Task goal
State how many lines in the entries below contain "employment". Write nothing but the number.

Material for this exercise
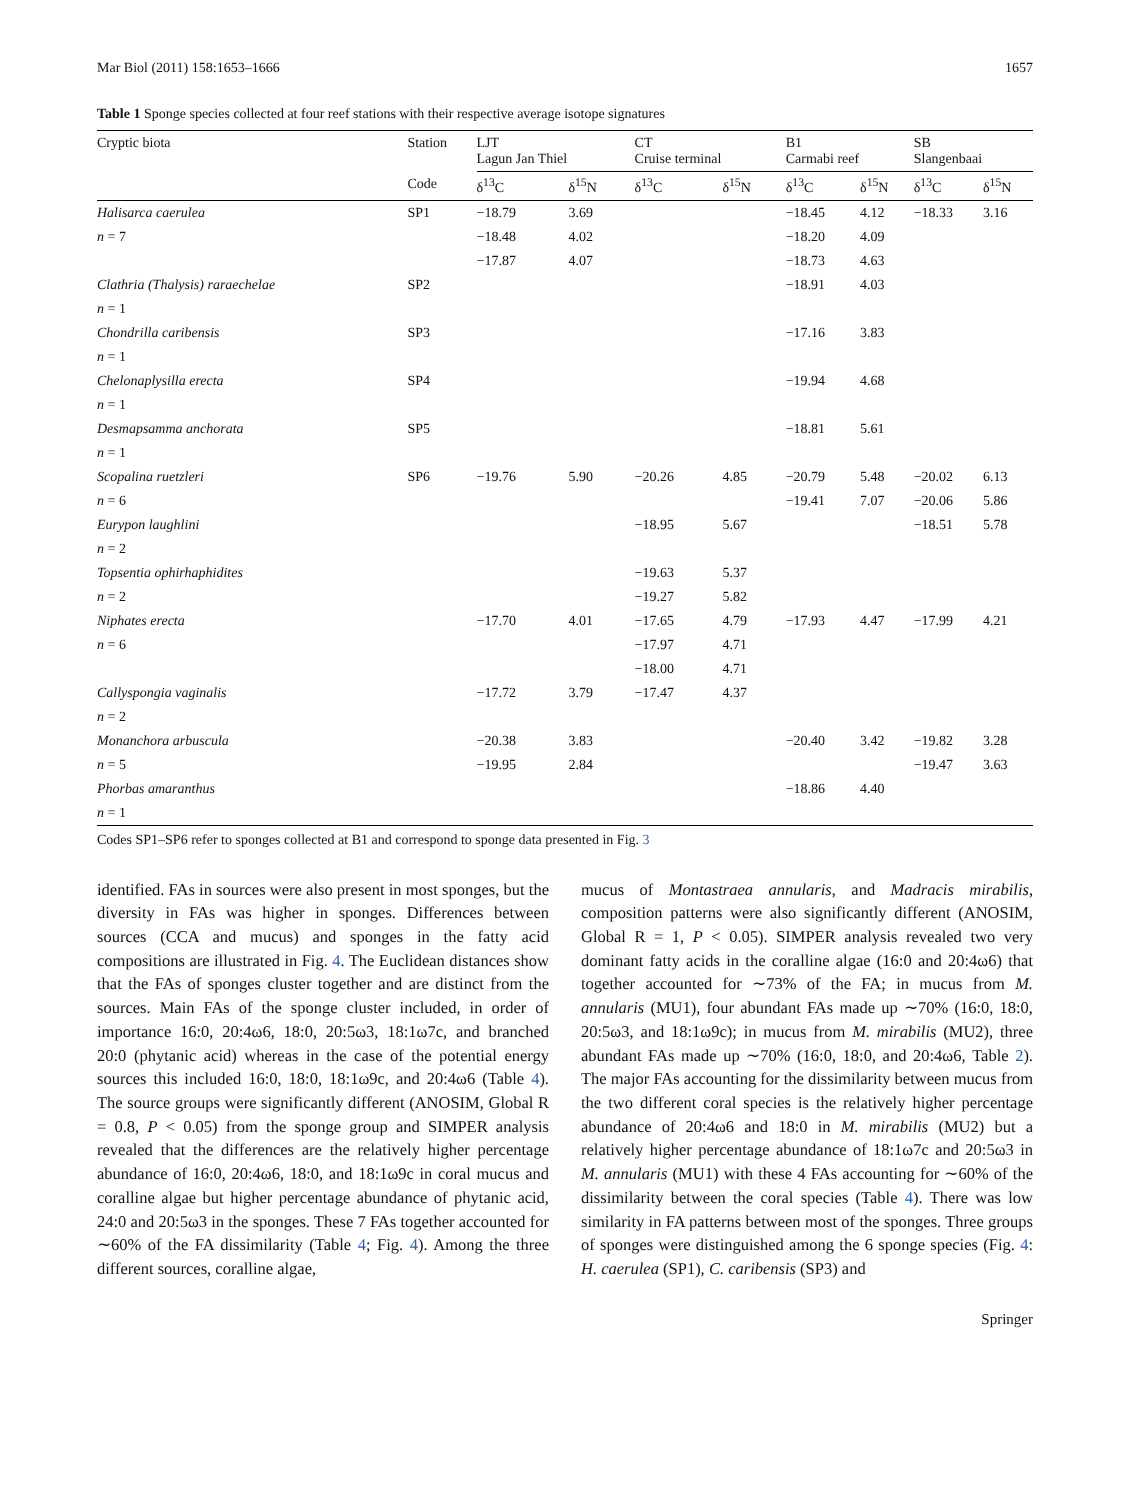Mar Biol (2011) 158:1653–1666 1657
Table 1 Sponge species collected at four reef stations with their respective average isotope signatures
| Cryptic biota | Station | LJT Lagun Jan Thiel | | CT Cruise terminal | | B1 Carmabi reef | | SB Slangenbaai | |
| --- | --- | --- | --- | --- | --- | --- | --- | --- | --- |
| | Code | δ<sup>13</sup>C | δ<sup>15</sup>N | δ<sup>13</sup>C | δ<sup>15</sup>N | δ<sup>13</sup>C | δ<sup>15</sup>N | δ<sup>13</sup>C | δ<sup>15</sup>N |
| Halisarca caerulea | SP1 | −18.79 | 3.69 | | | −18.45 | 4.12 | −18.33 | 3.16 |
| n = 7 | | −18.48 | 4.02 | | | −18.20 | 4.09 | | |
| | | −17.87 | 4.07 | | | −18.73 | 4.63 | | |
| Clathria (Thalysis) raraechelae | SP2 | | | | | −18.91 | 4.03 | | |
| n = 1 | | | | | | | | | |
| Chondrilla caribensis | SP3 | | | | | −17.16 | 3.83 | | |
| n = 1 | | | | | | | | | |
| Chelonaplysilla erecta | SP4 | | | | | −19.94 | 4.68 | | |
| n = 1 | | | | | | | | | |
| Desmapsamma anchorata | SP5 | | | | | −18.81 | 5.61 | | |
| n = 1 | | | | | | | | | |
| Scopalina ruetzleri | SP6 | −19.76 | 5.90 | −20.26 | 4.85 | −20.79 | 5.48 | −20.02 | 6.13 |
| n = 6 | | | | | | −19.41 | 7.07 | −20.06 | 5.86 |
| Eurypon laughlini | | | | −18.95 | 5.67 | | | −18.51 | 5.78 |
| n = 2 | | | | | | | | | |
| Topsentia ophirhaphidites | | | | −19.63 | 5.37 | | | | |
| n = 2 | | | | −19.27 | 5.82 | | | | |
| Niphates erecta | | −17.70 | 4.01 | −17.65 | 4.79 | −17.93 | 4.47 | −17.99 | 4.21 |
| n = 6 | | | | −17.97 | 4.71 | | | | |
| | | | | −18.00 | 4.71 | | | | |
| Callyspongia vaginalis | | −17.72 | 3.79 | −17.47 | 4.37 | | | | |
| n = 2 | | | | | | | | | |
| Monanchora arbuscula | | −20.38 | 3.83 | | | −20.40 | 3.42 | −19.82 | 3.28 |
| n = 5 | | −19.95 | 2.84 | | | | | −19.47 | 3.63 |
| Phorbas amaranthus | | | | | | −18.86 | 4.40 | | |
| n = 1 | | | | | | | | | |
Codes SP1–SP6 refer to sponges collected at B1 and correspond to sponge data presented in Fig. 3
identified. FAs in sources were also present in most sponges, but the diversity in FAs was higher in sponges. Differences between sources (CCA and mucus) and sponges in the fatty acid compositions are illustrated in Fig. 4. The Euclidean distances show that the FAs of sponges cluster together and are distinct from the sources. Main FAs of the sponge cluster included, in order of importance 16:0, 20:4ω6, 18:0, 20:5ω3, 18:1ω7c, and branched 20:0 (phytanic acid) whereas in the case of the potential energy sources this included 16:0, 18:0, 18:1ω9c, and 20:4ω6 (Table 4). The source groups were significantly different (ANOSIM, Global R = 0.8, P < 0.05) from the sponge group and SIMPER analysis revealed that the differences are the relatively higher percentage abundance of 16:0, 20:4ω6, 18:0, and 18:1ω9c in coral mucus and coralline algae but higher percentage abundance of phytanic acid, 24:0 and 20:5ω3 in the sponges. These 7 FAs together accounted for ∼60% of the FA dissimilarity (Table 4; Fig. 4). Among the three different sources, coralline algae,
mucus of Montastraea annularis, and Madracis mirabilis, composition patterns were also significantly different (ANOSIM, Global R = 1, P < 0.05). SIMPER analysis revealed two very dominant fatty acids in the coralline algae (16:0 and 20:4ω6) that together accounted for ∼73% of the FA; in mucus from M. annularis (MU1), four abundant FAs made up ∼70% (16:0, 18:0, 20:5ω3, and 18:1ω9c); in mucus from M. mirabilis (MU2), three abundant FAs made up ∼70% (16:0, 18:0, and 20:4ω6, Table 2). The major FAs accounting for the dissimilarity between mucus from the two different coral species is the relatively higher percentage abundance of 20:4ω6 and 18:0 in M. mirabilis (MU2) but a relatively higher percentage abundance of 18:1ω7c and 20:5ω3 in M. annularis (MU1) with these 4 FAs accounting for ∼60% of the dissimilarity between the coral species (Table 4). There was low similarity in FA patterns between most of the sponges. Three groups of sponges were distinguished among the 6 sponge species (Fig. 4: H. caerulea (SP1), C. caribensis (SP3) and
Springer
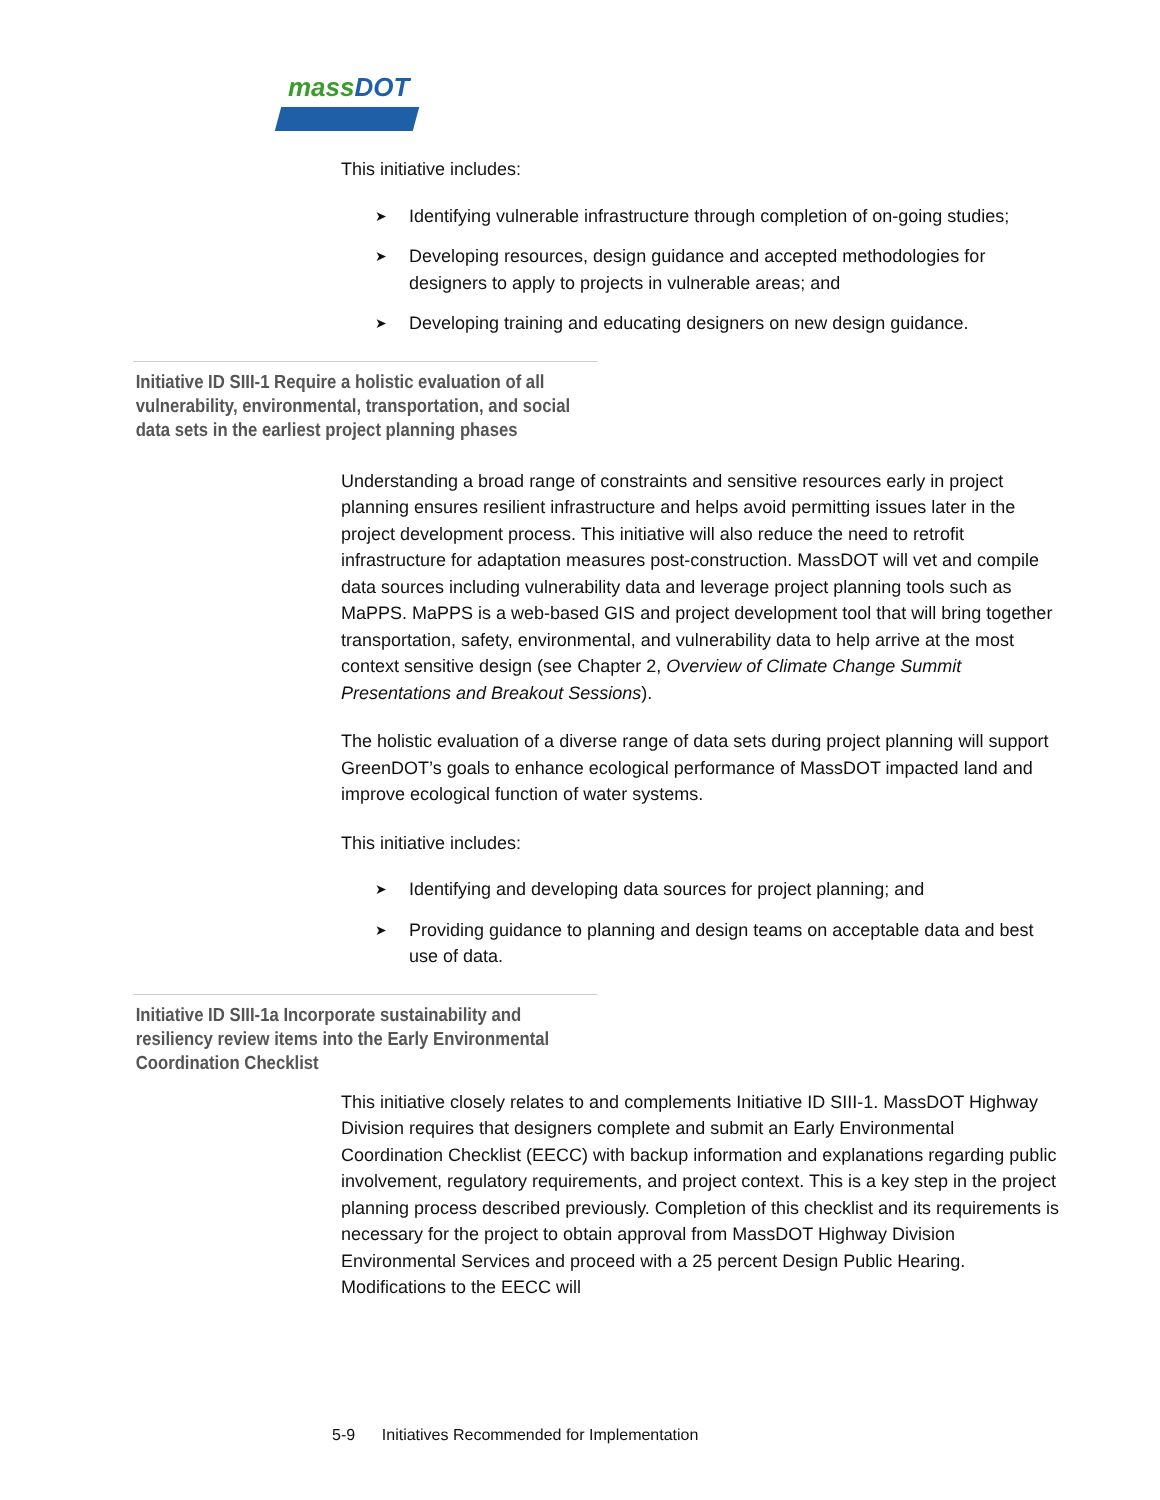massDOT
This initiative includes:
➤ Identifying vulnerable infrastructure through completion of on-going studies;
➤ Developing resources, design guidance and accepted methodologies for designers to apply to projects in vulnerable areas; and
➤ Developing training and educating designers on new design guidance.
Initiative ID SIII-1 Require a holistic evaluation of all vulnerability, environmental, transportation, and social data sets in the earliest project planning phases
Understanding a broad range of constraints and sensitive resources early in project planning ensures resilient infrastructure and helps avoid permitting issues later in the project development process. This initiative will also reduce the need to retrofit infrastructure for adaptation measures post-construction. MassDOT will vet and compile data sources including vulnerability data and leverage project planning tools such as MaPPS. MaPPS is a web-based GIS and project development tool that will bring together transportation, safety, environmental, and vulnerability data to help arrive at the most context sensitive design (see Chapter 2, Overview of Climate Change Summit Presentations and Breakout Sessions).
The holistic evaluation of a diverse range of data sets during project planning will support GreenDOT’s goals to enhance ecological performance of MassDOT impacted land and improve ecological function of water systems.
This initiative includes:
➤ Identifying and developing data sources for project planning; and
➤ Providing guidance to planning and design teams on acceptable data and best use of data.
Initiative ID SIII-1a Incorporate sustainability and resiliency review items into the Early Environmental Coordination Checklist
This initiative closely relates to and complements Initiative ID SIII-1. MassDOT Highway Division requires that designers complete and submit an Early Environmental Coordination Checklist (EECC) with backup information and explanations regarding public involvement, regulatory requirements, and project context. This is a key step in the project planning process described previously. Completion of this checklist and its requirements is necessary for the project to obtain approval from MassDOT Highway Division Environmental Services and proceed with a 25 percent Design Public Hearing. Modifications to the EECC will
5-9 Initiatives Recommended for Implementation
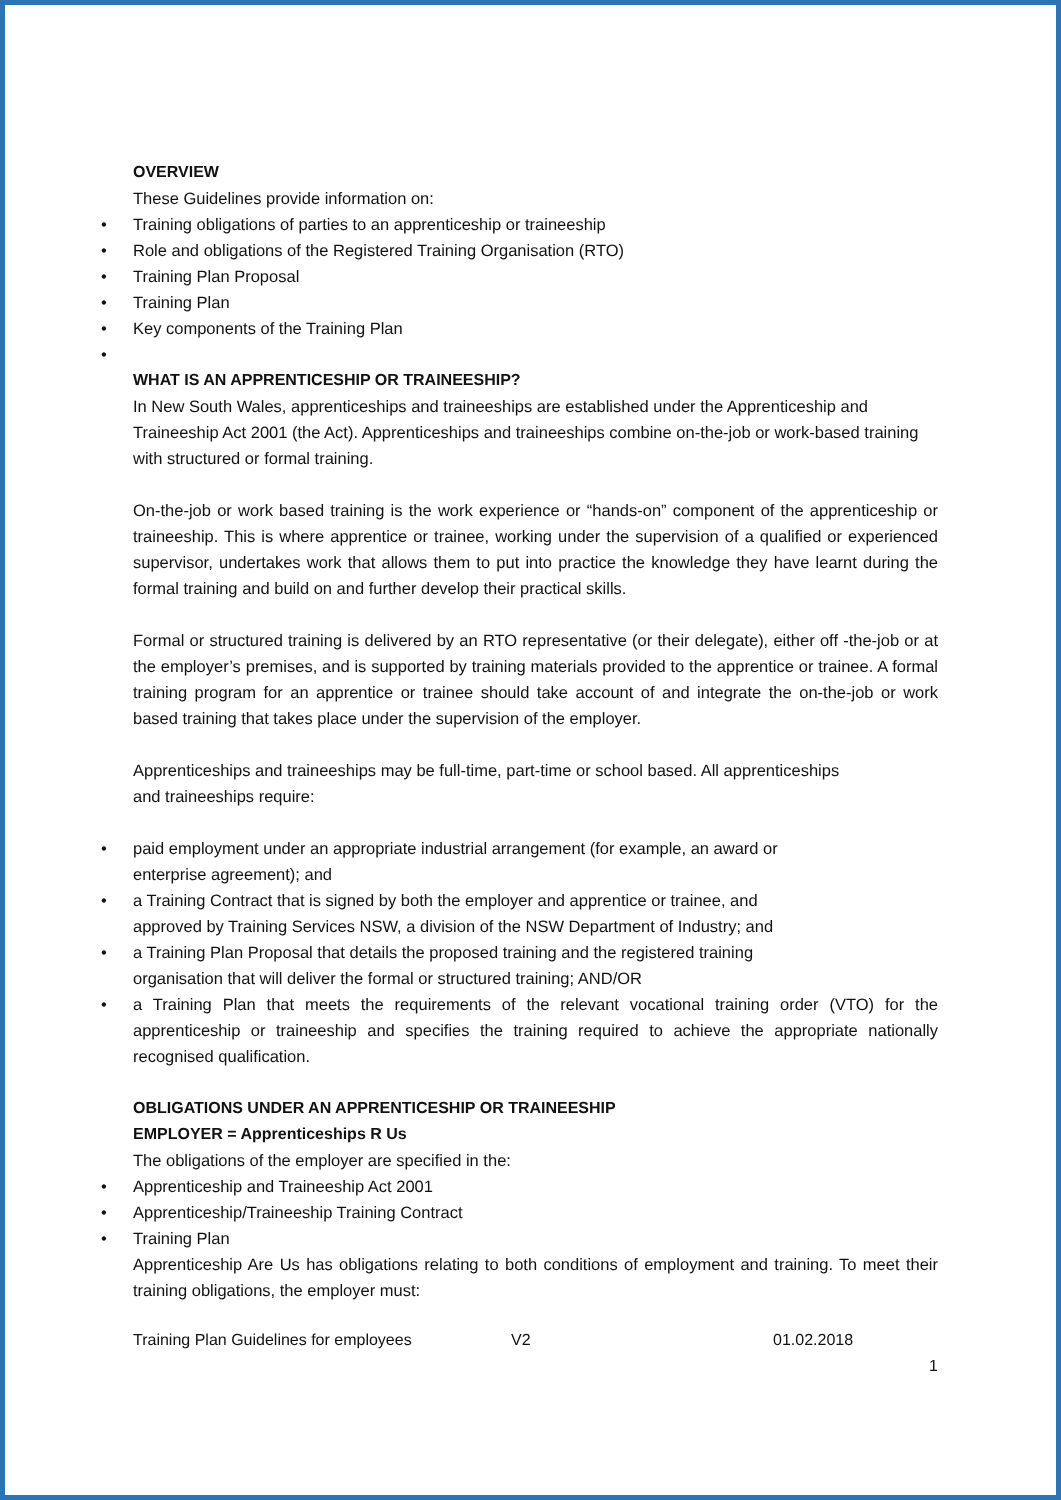OVERVIEW
These Guidelines provide information on:
Training obligations of parties to an apprenticeship or traineeship
Role and obligations of the Registered Training Organisation (RTO)
Training Plan Proposal
Training Plan
Key components of the Training Plan
WHAT IS AN APPRENTICESHIP OR TRAINEESHIP?
In New South Wales, apprenticeships and traineeships are established under the Apprenticeship and Traineeship Act 2001 (the Act). Apprenticeships and traineeships combine on-the-job or work-based training with structured or formal training.
On-the-job or work based training is the work experience or “hands-on” component of the apprenticeship or traineeship. This is where apprentice or trainee, working under the supervision of a qualified or experienced supervisor, undertakes work that allows them to put into practice the knowledge they have learnt during the formal training and build on and further develop their practical skills.
Formal or structured training is delivered by an RTO representative (or their delegate), either off -the-job or at the employer’s premises, and is supported by training materials provided to the apprentice or trainee. A formal training program for an apprentice or trainee should take account of and integrate the on-the-job or work based training that takes place under the supervision of the employer.
Apprenticeships and traineeships may be full-time, part-time or school based. All apprenticeships
and traineeships require:
paid employment under an appropriate industrial arrangement (for example, an award or
enterprise agreement); and
a Training Contract that is signed by both the employer and apprentice or trainee, and
approved by Training Services NSW, a division of the NSW Department of Industry; and
a Training Plan Proposal that details the proposed training and the registered training
organisation that will deliver the formal or structured training; AND/OR
a Training Plan that meets the requirements of the relevant vocational training order (VTO) for the apprenticeship or traineeship and specifies the training required to achieve the appropriate nationally recognised qualification.
OBLIGATIONS UNDER AN APPRENTICESHIP OR TRAINEESHIP
EMPLOYER = Apprenticeships R Us
The obligations of the employer are specified in the:
Apprenticeship and Traineeship Act 2001
Apprenticeship/Traineeship Training Contract
Training Plan
Apprenticeship Are Us has obligations relating to both conditions of employment and training. To meet their training obligations, the employer must:
Training Plan Guidelines for employees V2 01.02.2018
1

Task response
2